- Yapılacak İşler
**a)** Dolandırıcılık haberinin "Çalışmalarına devam eden" ifadesinden "Davada mütalaa açıklandı." ifadesine kadar olan kısmını hiçbir değişiklik yapmadan yeniden yazın.
**b)** Lütfen dolandırıcılık haberini kaldığı yerden devam ettirin.

- Alıntı
════════════════════
İstanbul Emniyet Müdürlüğü Asayiş Şube Müdürlüğü ekipleri, devlet kurumlarından ihale yoluyla sözde ucuza araç sattıklarını beyan eden şüphelilerin, ağlarına düşürdükleri kişilere ucuz araç satışı yaparak güven kazandıklarını, bu yöntemle araç talepleri alarak para topladıklarını tespit etti. 13 kişiden yaklaşık 10 milyon lira toplayan şüphelilerin ihalede sorun olduğu gerekçesi ile mağdurlara geri ödeme yapmayarak araç teslimi sağlamadıkları belirlendi.
Çalışmalarına devam eden polis ekipleri, katıldıkları bir moda programıyla isimlerini geniş kitlelere duyuran Nihal ve Bahar Candan kardeşlerin, söz konusu çetenin paralarını akladıkları tespit edildi. Düzenlenen operasyonda aralarında Bahar ve Nihal Candan'ın da olduğu kişiler gözaltına alındı. Davada mütalaa açıklandı.
════════════════════
- Ham Veri
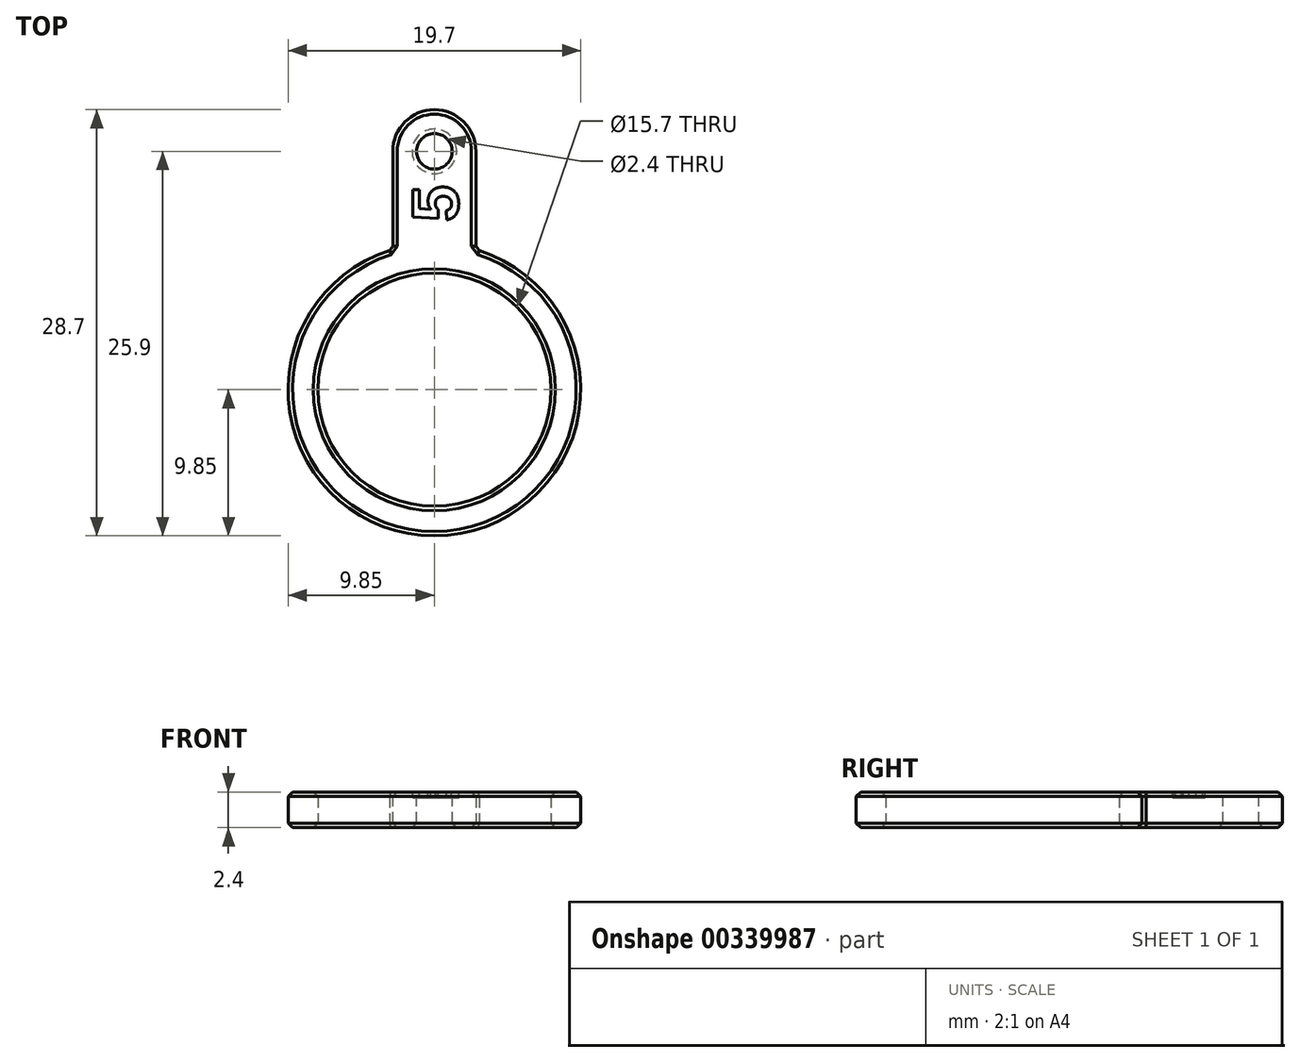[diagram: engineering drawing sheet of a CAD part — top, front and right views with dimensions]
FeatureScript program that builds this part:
════════════════════
- Görev Sırasıyla Cevaplar
**a)**
Çalışmalarına devam eden polis ekipleri, katıldıkları bir moda programıyla isimlerini geniş kitlelere duyuran Nihal ve Bahar Candan kardeşlerin, söz konusu çetenin paralarını akladıkları tespit edildi. Düzenlenen operasyonda aralarında Bahar ve Nihal Candan'ın da olduğu kişiler gözaltına alındı. Davada mütalaa açıklandı.

**b)**
Küçükçekmece 4. Ağır Ceza Mahkemesi’nde görülen duruşmaya bir kısım sanıklar ve müştekiler katıldı. Cumhuriyet savcısı, duruşmada esas hakkındaki mütalaasını açıkladı. Sanıkların paravan olarak oluşturulan şirketler üzerinden faaliyet gösterdikleri belirtilirken İstanbul genelinde dolandırıcılık yaparak menfaat sağladıkları anlatıldı. Sanıkların ilk aşamada müştekilere tanıdıkları vasıtasıyla ulaşarak güven kazandıkları ardından Vergi Dairesi gibi resmi kurum ve kuruluşlardan birim amiri Veysel olarak tanıttıkları kişi vasıtasıyla ihale yoluyla aldıkları araçları piyasa fiyatının altında bir bedelle sattıklarını belirterek müştekileri ikna ettiklerine yer verildi. Mütalaada ayrıca müştekilere Whatsapp üzerinden araç ve fiyat listesi gönderildiği, teklifte bulunulduğu, araç ve teklifi beğenen müştekilerle anlaşma sağlandığı da belirtildi. Sanıkların araç bedelinin yüzde 10'u oranında bedeli paravan firmanın hesabına gönderilmesini sağladıkları anlatılırken sanıkların daha sonra çeşitli bahaneler öne sürerek vadettikleri araçları teslim etmedikleri ve aldıkları paralarla kayıplara karıştıkları kaydedildi.
Örgüt lideri Eren Koç’un Vergi Dairesi, Gümrük İdaresi, Gelir İdaresi müdürü, şefi, yöneticisi Veysel ya da Aydın Bey olarak tanıtıldığı da mütalaada yer aldı. Belirli bir süre sonra araçları teslim edilmeyen ve dolandırıldıklarını anlayan bu sebeple hakkını aramaya çalışan mağdurların Onur Apaydın tarafından tehdit edildiği belirtildi.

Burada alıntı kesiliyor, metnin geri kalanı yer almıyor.